> _EXERCISE_: Go through the listing and repeat each entry exactly, but include no pictures.

****************************************

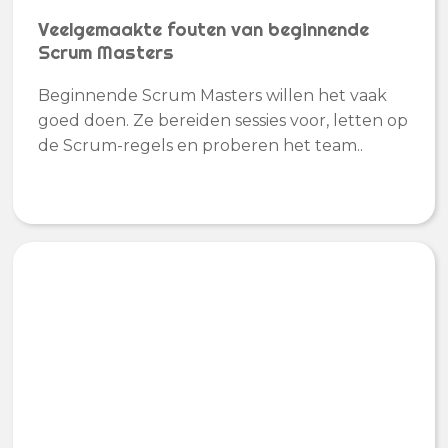
Veelgemaakte fouten van beginnende
Scrum Masters
Beginnende Scrum Masters willen het vaak
goed doen. Ze bereiden sessies voor, letten op
de Scrum-regels en proberen het team..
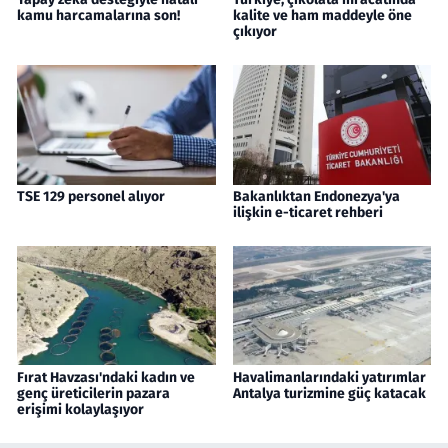
kamu harcamalarına son!
kalite ve ham maddeyle öne
çıkıyor
TSE 129 personel alıyor
Bakanlıktan Endonezya'ya
ilişkin e-ticaret rehberi
Fırat Havzası'ndaki kadın ve
Havalimanlarındaki yatırımlar
genç üreticilerin pazara
Antalya turizmine güç katacak
erişimi kolaylaşıyor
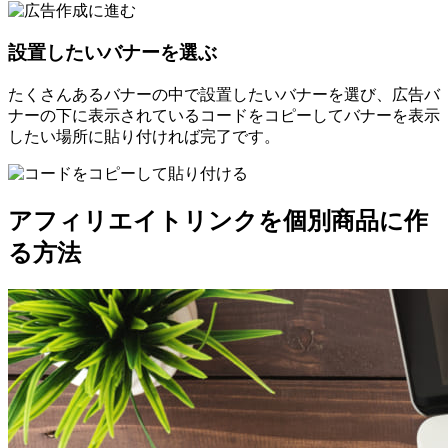
設置したいバナーを選ぶ
たくさんあるバナーの中で設置したいバナーを選び、広告バ
ナーの下に表示されているコードをコピーしてバナーを表示
したい場所に貼り付ければ完了です。
アフィリエイトリンクを個別商品に作
る方法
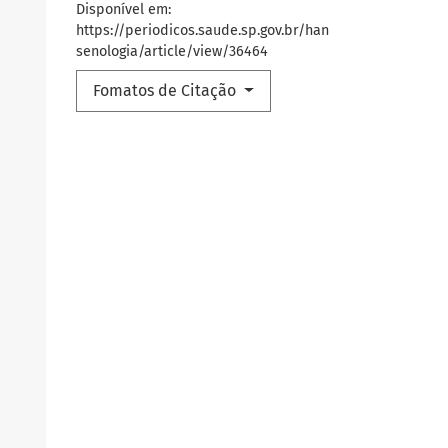
Disponível em:
https://periodicos.saude.sp.gov.br/han
senologia/article/view/36464
Fomatos de Citação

****************************************

> _PROBLEM SOLUTION_:
Veelgemaakte fouten van beginnende
Scrum Masters
Beginnende Scrum Masters willen het vaak
goed doen. Ze bereiden sessies voor, letten op
de Scrum-regels en proberen het team..
kamu harcamalarına son!
kalite ve ham maddeyle öne
çıkıyor
TSE 129 personel alıyor
Bakanlıktan Endonezya'ya
ilişkin e-ticaret rehberi
Fırat Havzası'ndaki kadın ve
Havalimanlarındaki yatırımlar
genç üreticilerin pazara
Antalya turizmine güç katacak
erişimi kolaylaşıyor
設置したいバナーを選ぶ
たくさんあるバナーの中で設置したいバナーを選び、広告バ
ナーの下に表示されているコードをコピーしてバナーを表示
したい場所に貼り付ければ完了です。
アフィリエイトリンクを個別商品に作
る方法
Disponível em:
https://periodicos.saude.sp.gov.br/han
senologia/article/view/36464
Fomatos de Citação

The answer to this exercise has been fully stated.